The records:
──────
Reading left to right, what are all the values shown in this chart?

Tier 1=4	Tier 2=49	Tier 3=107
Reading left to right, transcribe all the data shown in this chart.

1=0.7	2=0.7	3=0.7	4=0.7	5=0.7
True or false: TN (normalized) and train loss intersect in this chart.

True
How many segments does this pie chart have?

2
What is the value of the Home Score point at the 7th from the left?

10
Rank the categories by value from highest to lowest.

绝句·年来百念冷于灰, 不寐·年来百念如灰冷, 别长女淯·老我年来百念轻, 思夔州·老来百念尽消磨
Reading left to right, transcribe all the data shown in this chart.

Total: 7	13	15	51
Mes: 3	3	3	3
──────
To-do item: Pick out every line of the listing above that contains the string "this", matching case exactly.

Written answer:
Reading left to right, what are all the values shown in this chart?
Reading left to right, transcribe all the data shown in this chart.
True or false: TN (normalized) and train loss intersect in this chart.
How many segments does this pie chart have?
Reading left to right, transcribe all the data shown in this chart.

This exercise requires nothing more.